Trump’s Ukraine Plan in Munich: Don’t Forget to Take Russia’s Money
Already off to a solid start on Ukraine policy, the Trump administration is now reportedly set to privately share the US plan to end Russia’s war with allies at next week’s Munich Security Conference.
The blueprint will reportedly be presented by US Special Envoy for Russia and Ukraine Keith Kellogg, who downplays his role at Munich as privately consulting with allies, with any eventual public presentation of the US plan to come directly from President Donald Trump.
The US plan reportedly includes security guarantees so that Russia cannot attack again. Separately, Trump said on Monday that he wants to strike a deal whereby US assistance would continue in exchange for Europe paying at least as much as the United States and Ukraine guaranteeing US access to rare-earth minerals.
If the details are strong on security guarantees, weapons supplies, and European money—and we will have to see—that would cover the first two and a half of three essential redlines that GMF has recommended as part of any good deal:
- Credible security guarantees: The ironclad way to ensure that, unlike the 17 prior Ukrainian ceasefires since 2014, Russia does not violate this one, is for NATO to uphold it. But with or without NATO membership, credible enforcement requires some 100,000 European troops in Ukraine.
- US and European weapons: Kyiv’s allies must commit to delivering all weaponry needed to make any future Russian attack on Ukraine tantamount to a suicide mission, not accepting any limitations short of nuclear weapons.
- European and Russian money: Trump should insist that Europe expand two funding sources that former President Joe Biden failed to tap: spending more European fiscal resources on a majority of Ukrainian military aid allocations, and confiscating all $300 billion of Russia’s frozen sovereign assets and remitting it to Ukraine, which should spend half on American weapons or reconstruction contracts.
Confiscating Russia’s frozen $300 billion is the only redline not yet mentioned in recent public communications from the Trump administration (although Trump’s treasury secretary previously endorsed this). This is the easiest and fairest way to augment US-funded Ukraine aid—and show China that attacking Taiwan would be costly. The Trump administration should lead by example by implementing the REPO Act more boldly than Biden did, remitting to Kyiv the $5 billion of US-domiciled Russian assets. It should press Europe to follow suit, given that most of the money is held there. The $300 billion should be warehoused in a well-governed Ukrainian development bank founded for this purpose.

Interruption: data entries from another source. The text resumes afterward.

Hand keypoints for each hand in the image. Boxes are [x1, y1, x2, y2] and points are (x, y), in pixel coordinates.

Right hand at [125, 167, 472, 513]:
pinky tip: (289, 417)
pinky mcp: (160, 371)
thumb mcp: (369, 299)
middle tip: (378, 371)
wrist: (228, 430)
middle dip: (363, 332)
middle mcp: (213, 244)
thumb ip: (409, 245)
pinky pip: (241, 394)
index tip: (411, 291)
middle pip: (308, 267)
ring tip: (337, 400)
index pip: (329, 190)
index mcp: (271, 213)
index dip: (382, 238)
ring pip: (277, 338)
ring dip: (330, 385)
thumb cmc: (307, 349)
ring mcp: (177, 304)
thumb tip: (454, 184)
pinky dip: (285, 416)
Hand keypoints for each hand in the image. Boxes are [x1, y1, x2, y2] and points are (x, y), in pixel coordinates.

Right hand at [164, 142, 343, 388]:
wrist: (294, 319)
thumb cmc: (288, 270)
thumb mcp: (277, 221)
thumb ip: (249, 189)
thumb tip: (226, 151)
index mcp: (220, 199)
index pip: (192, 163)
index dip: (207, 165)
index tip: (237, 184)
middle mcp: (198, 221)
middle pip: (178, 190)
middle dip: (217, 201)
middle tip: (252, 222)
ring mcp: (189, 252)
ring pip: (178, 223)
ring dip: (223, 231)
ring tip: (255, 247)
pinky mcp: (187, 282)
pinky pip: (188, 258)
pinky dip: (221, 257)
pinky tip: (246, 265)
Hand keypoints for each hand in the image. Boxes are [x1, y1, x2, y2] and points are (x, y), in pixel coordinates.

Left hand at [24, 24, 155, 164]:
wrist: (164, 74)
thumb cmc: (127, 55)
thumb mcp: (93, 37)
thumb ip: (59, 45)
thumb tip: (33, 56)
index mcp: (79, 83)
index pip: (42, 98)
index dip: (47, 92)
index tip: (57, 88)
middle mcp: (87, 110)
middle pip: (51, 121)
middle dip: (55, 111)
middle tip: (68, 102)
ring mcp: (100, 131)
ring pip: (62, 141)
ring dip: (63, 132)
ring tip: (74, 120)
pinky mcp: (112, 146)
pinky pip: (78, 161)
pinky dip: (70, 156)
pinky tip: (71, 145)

Trump could additionally insist that Ukraine spend half the money on contracts with US companies.
That is what it would take to deter Russia from attacking its neighbor again, do the same to China, avoid an even worse collapse than Afghanistan under Biden, create US jobs while saving taxpayer dollars, and secure Trump’s legacy as a decisive leader of the free world.
Trump is in a position of strength to make this happen. But the proof as to whether he is fully leveraging that position will be in the details, which will be discussed in Munich.